Ils savent très bien et ont l’entière conscience que le pessimisme et la méfiance sont les meilleurs moyens de favoriser un climat collectif d’impuissance et de découragement. Quand le pessimisme s’installe, les effets de la crise économique sont démultipliés et ont une influence directe sur les facteurs de croissance. Telle est l’arme qu’ils utilisent : répandre le pessimisme pour gagner le pouvoir exécutif aux prochaines élections. Il est bon de rappeler qu’ils détiennent déjà les clés du quatrième pouvoir au Brésil.

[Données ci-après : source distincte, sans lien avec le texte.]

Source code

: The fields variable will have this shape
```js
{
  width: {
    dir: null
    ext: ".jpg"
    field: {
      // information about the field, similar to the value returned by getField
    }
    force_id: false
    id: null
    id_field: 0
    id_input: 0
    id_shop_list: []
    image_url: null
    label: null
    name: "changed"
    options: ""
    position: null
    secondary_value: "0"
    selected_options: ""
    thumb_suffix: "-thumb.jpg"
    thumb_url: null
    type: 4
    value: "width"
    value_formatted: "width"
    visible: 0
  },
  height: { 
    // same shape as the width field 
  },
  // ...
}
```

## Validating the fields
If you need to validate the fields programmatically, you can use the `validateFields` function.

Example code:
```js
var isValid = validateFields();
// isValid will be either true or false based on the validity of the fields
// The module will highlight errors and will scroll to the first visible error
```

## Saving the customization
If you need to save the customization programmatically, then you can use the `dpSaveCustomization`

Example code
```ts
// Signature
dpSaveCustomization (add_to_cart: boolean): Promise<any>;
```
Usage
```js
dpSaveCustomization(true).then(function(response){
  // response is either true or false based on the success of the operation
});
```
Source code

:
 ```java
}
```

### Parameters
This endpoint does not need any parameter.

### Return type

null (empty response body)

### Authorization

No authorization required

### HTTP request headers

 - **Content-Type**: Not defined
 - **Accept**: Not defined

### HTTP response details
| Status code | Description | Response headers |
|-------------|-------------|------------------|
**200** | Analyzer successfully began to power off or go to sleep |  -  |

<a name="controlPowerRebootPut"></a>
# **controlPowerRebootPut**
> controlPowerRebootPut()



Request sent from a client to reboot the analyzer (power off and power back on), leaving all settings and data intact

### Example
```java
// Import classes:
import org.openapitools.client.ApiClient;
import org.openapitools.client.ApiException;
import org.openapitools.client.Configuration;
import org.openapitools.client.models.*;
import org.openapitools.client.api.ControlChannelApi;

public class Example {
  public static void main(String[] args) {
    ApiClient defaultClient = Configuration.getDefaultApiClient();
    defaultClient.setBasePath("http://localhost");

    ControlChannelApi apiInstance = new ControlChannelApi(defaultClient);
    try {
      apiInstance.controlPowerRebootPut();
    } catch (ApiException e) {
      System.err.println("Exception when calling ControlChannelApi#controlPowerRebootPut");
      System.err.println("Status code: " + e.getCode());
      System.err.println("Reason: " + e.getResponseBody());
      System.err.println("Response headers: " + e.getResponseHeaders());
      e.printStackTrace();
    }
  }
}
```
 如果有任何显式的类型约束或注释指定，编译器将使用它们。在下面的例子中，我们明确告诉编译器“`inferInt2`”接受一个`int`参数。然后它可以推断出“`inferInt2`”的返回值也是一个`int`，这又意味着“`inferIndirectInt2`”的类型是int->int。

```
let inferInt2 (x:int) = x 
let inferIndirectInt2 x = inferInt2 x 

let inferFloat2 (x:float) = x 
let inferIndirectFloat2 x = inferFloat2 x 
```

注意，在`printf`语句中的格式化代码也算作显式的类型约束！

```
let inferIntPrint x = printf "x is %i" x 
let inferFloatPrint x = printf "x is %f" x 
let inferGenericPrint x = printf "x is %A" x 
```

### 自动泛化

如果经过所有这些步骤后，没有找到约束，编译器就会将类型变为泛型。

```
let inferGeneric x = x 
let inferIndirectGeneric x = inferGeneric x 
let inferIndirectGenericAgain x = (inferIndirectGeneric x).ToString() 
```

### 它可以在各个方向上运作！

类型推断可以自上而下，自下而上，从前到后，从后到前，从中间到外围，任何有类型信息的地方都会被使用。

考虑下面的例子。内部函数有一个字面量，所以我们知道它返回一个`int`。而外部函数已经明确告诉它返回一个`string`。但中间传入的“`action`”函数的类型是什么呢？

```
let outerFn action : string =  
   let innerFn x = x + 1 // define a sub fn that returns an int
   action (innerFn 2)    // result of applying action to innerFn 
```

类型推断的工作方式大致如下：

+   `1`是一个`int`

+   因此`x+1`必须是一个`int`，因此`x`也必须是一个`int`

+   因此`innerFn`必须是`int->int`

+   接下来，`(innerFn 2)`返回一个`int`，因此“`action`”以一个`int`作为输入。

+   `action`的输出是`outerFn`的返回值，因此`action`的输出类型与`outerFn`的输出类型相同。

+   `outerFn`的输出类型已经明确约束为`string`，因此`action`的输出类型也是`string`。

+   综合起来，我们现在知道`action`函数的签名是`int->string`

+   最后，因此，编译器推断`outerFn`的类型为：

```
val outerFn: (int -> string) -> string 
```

Le Président Lula a parfaitement compris que la population brésilienne avait une vision pessimiste du futur, il a su injecter de l’optimisme et affronter la crise économique. Lula parlait beaucoup d’auto-estime et il est parvenu à remonter le moral des pessimistes et gagner de la confiance pour faire face à la crise mondiale. Luis Lula da Silva est un optimiste de nature, tout comme la Présidente Dilma, à une différence près : la Présidente Dilma est moins expansive. Dans les faits, l’optimisme est une qualité qui permet d’appréhender le monde de manière positive, ce facteur psychologique ne doit pas être négligé dans le contexte entrepreunarial et économique. Lorsqu’il défendait le rôle de l’État dans l’économie, le grand économiste Keynes parlait des mécanismes psychologiques nécessaires pour éviter la peur du futur et favoriser la prise de risques. D’où l’importance de la présence de l’État garantissant un climat de confiance dans la relation de l’investissement public et privé.

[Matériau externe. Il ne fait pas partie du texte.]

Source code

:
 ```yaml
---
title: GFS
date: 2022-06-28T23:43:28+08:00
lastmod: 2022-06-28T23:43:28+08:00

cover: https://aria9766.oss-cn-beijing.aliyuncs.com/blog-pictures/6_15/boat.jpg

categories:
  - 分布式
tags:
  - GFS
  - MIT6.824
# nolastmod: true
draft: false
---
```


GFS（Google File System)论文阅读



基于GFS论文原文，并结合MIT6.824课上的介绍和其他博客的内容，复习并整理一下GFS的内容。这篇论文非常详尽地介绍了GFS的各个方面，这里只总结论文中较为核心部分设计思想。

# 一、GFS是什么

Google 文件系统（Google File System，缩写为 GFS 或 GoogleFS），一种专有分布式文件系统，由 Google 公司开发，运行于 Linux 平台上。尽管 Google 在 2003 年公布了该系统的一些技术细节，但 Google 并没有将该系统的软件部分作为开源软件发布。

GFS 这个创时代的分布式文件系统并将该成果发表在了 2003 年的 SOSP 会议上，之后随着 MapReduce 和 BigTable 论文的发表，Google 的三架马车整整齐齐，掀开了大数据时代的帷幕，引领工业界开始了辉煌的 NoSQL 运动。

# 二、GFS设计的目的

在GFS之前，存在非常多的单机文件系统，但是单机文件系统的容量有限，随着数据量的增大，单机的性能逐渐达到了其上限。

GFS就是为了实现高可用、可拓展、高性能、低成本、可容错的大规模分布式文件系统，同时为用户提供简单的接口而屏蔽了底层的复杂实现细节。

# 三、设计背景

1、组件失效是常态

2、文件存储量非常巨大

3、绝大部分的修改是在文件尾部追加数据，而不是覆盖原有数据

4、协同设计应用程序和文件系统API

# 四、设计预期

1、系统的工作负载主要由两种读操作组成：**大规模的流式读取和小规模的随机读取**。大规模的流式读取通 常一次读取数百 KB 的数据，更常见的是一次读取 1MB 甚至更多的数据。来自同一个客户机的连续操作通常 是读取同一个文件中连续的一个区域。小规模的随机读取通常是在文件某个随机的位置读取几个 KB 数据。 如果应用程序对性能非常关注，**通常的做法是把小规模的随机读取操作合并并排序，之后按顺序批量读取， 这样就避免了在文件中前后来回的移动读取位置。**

C’est ainsi que les gouvernements successifs du PT, tant haï par l’élite brésilienne et ses alliés, ont réussi à éviter que la catastrophe engendrée par la crise financière ne dévaste le Brésil. Depuis 2008 le monde entier vit dans un climat de tension économique et sociale. Les gouvernements Lula et Dilma ont bien géré la crise financière et ont agi sans précipitation. Ils ont modifié le fonctionnement de la diplomatie brésilienne et sont parvenus à élaborer une stratégie internationale de participation et non de soumission aux règles multilatérales établies par la gouvernance mondiale. Ils ont conçu une corrélation de forces favorables au Brésil, avec une bonne tactique et beaucoup d’efforts, ils ont purgé une grande partie de la dette publique et privée, laissée par Fernando Henrique Cardoso [5]. Ils ont bâti une crédibilité internationale et ont augmenté les réserves monétaires, rendant ainsi possible une gouvernance capable de favoriser l’inclusion sociale. Le pire est derrière nous et le Brésil est désormais capable, aujourd’hui, de réunir les conditions qui garantissent une politique intérieure plus compatible avec les attentes de son peuple. La présidente Dilma est la mieux préparée à poursuivre ce processus de construction d’un Brésil plus juste.

L’arme des brésiliens est de conserver l’optimisme, de garder confiance dans le futur du Brésil, et de ne pas se laisser gagner par le virus du pessimisme. En tentant de propager le virus du pessimisme, les adversaires d’un “Brésil Pour Tous” ne cherchent qu’à conquérir le pouvoir au détriment des Brésiliens et au seul bénéfice d’un courant idéologique responsable de la crise mondiale actuelle.

Notes de la traduction :

[1] PNUD : Programme des Nations Unies pour le Développement
[2] IDH : Indice de Développement Humain
[3] Quelques 6 milliards d’Euros
[4] Presque 36 milliards d’Euros
[5] Le dernier président (1995-2003), du PSDB, précédant l’ére du PT.